DIRECTIONS
Print out the data precisely as it appears here, with no pictures.

EXERCISE INPUT
-*-*-

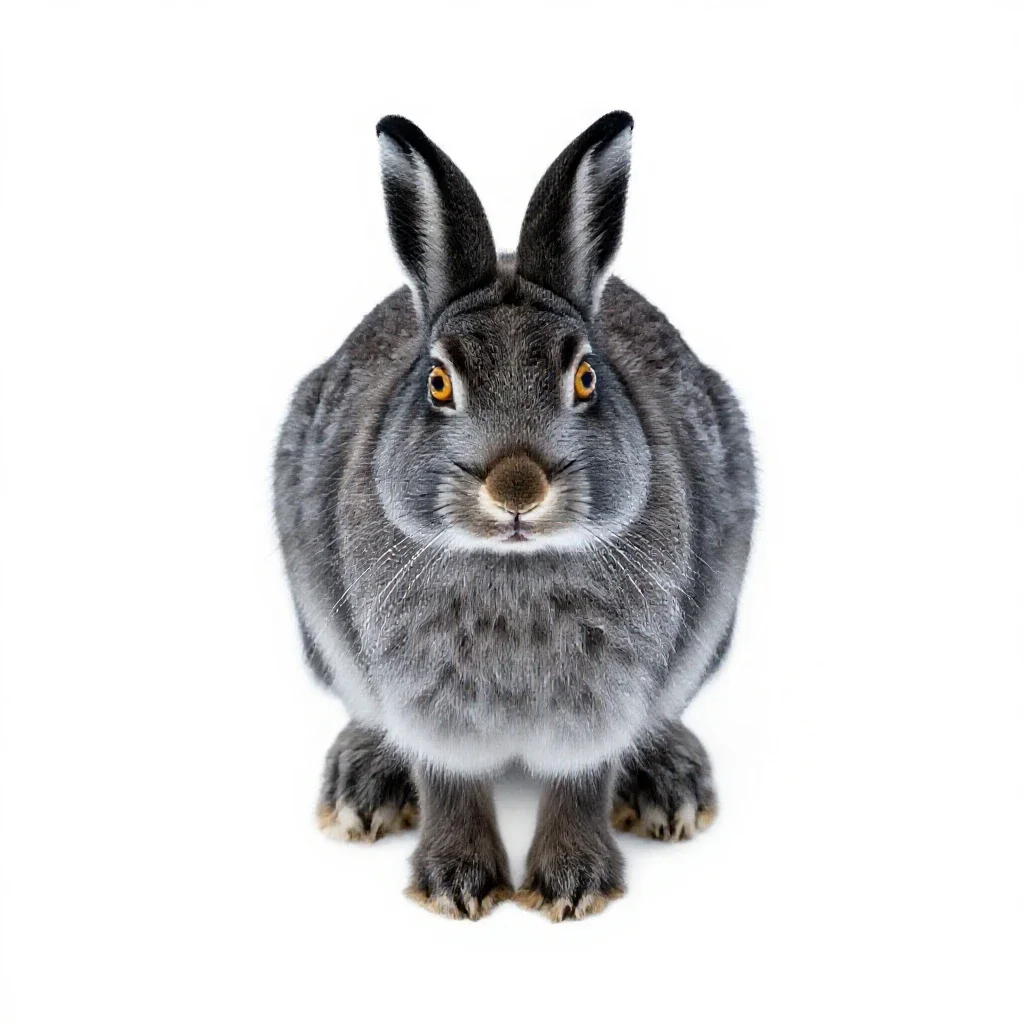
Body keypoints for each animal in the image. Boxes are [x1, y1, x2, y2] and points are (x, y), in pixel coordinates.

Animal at [273, 111, 757, 921]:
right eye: (438, 383)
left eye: (586, 377)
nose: (517, 487)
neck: (513, 564)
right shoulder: (426, 700)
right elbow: (449, 782)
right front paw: (456, 884)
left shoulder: (603, 699)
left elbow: (581, 783)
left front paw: (573, 885)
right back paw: (362, 788)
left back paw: (671, 788)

-*-*-

EXERCISE RESPONSE
Body keypoints for each animal in the image. Boxes are [x1, y1, x2, y2] and points are (x, y), in pixel coordinates.

Animal at [273, 111, 757, 921]:
right eye: (438, 383)
left eye: (586, 377)
nose: (517, 487)
neck: (513, 564)
right shoulder: (426, 700)
right elbow: (449, 782)
right front paw: (456, 884)
left shoulder: (603, 699)
left elbow: (581, 783)
left front paw: (573, 885)
right back paw: (362, 788)
left back paw: (671, 788)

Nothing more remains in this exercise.